Open XML Format To Be Reviewed By Massachusetts IT Unit
The ECMA standard must be approved by the International Standards Organization before the state government could officially declare it as a standard that can be used to ensure that state documents are permanently preserved.
ECMA International's approval of Microsoft's Office Open XML formats submission is headed back to where much of the office software controversy originated -- in the Massachusetts Information Technology Division.
Following the standards organization's approval of the Microsoft proposal, Bethann Pepoli, acting director of the division, said the unit will review ECMA's examination of Microsoft's 6,000-page submission. In the meantime, the state government is committed to begin using the competing OpenDocument Format beginning Jan. 1.
The ECMA standard must be approved by the International Standards Organization before the state government could officially declare it as a standard that can be used to ensure that state documents are permanently preserved.
ISO approval, however, can take a long time and it isn't guaranteed -- at least not the same way that ECMA's endorsement was a foregone conclusion from the time the format was first submitted.
"What happens next is that ECMA will submit Office Open XML for a much more complex approval process that will take from nine months to a year (at least)," said Andrew Updegrove, an attorney specializing in international standards, in his blog.
The Initiative for Software Choice, a trade association, hailed the ECMA approval. "There is no downside here," said Melanie Wyne, ISC executive director, in a statement.
"ECMA's action enhances document manipulation, interoperability, and archival storage for public and private institutions. The ECMA process also represents an important step toward expedited ratification by ISO, which will give governments and enterprises added assurance that Office Open XML meets the rigors of the evolving technological marketplace -- especially as it pertains to interoperability of documents between competing products," Wyne said.
The current flap over XML formats began several months ago when the then Massachusetts ITD director, Peter Quinn, led the effort to establish ODF as the state's formal standard. Microsoft, which maintained that the ODF measure would unfairly exclude it from key parts of the state's software business, countered with its own format standards proposal to the ECMA.
The overall upshot, says Sam Hiser, VP and director of business affairs at the Open Document Foundation, will be that IT organizations -- both governmental and business -- will eventually see more competition among software vendors.

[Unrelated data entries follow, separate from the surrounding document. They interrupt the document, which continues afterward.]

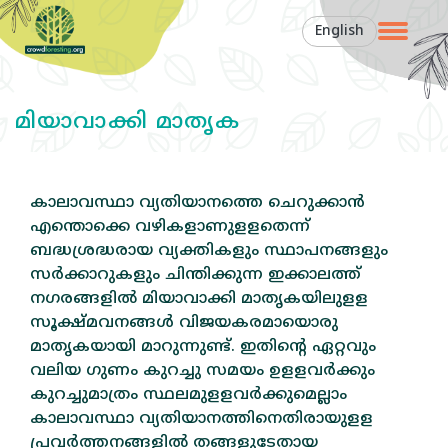
English
മിയാവാക്കി മാതൃക
കാലാവസ്ഥാ വ്യതിയാനത്തെ ചെറുക്കാന്‍
എന്തൊക്കെ വഴികളാണുളളതെന്ന്‌
ബദ്ധശ്രദ്ധരായ വ്യക്തികളും സ്ഥാപനങ്ങളും
സര്‍ക്കാറുകളും ചിന്തിക്കുന്ന ഇക്കാലത്ത്‌
നഗരങ്ങളില്‍ മിയാവാക്കി മാതൃകയിലുളള
സൂക്ഷ്‌മവനങ്ങള്‍ വിജയകരമായൊരു
മാതൃകയായി മാറുന്നുണ്ട്‌. ഇതിന്റെ ഏറ്റവും
വലിയ ഗുണം കുറച്ചു സമയം ഉളളവര്‍ക്കും
കുറച്ചുമാത്രം സ്ഥലമുളളവര്‍ക്കുമെല്ലാം
കാലാവസ്ഥാ വ്യതിയാനത്തിനെതിരായുളള
പ്രവര്‍ത്തനങ്ങളില്‍ തങ്ങളുടേതായ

"If one day we have two ISO standards that do roughly the same things, then the marketplace will decide between basically a very expensive solution set where most of the costs are hidden and a relatively inexpensive set which will have much more confidence associated with users' access," he says.
In addition to the ODF standard, already approved by the ISO, and Microsoft's Office Open XML format, various software translators and plug-ins are being developed that should spur interoperability among various software elements, Hiser notes. He cites the ODF Foundation's developing Plug-in for MS Office as well as a translator being created by French company Clever Age with Novell. Sun Microsystems, too, is developing a translator.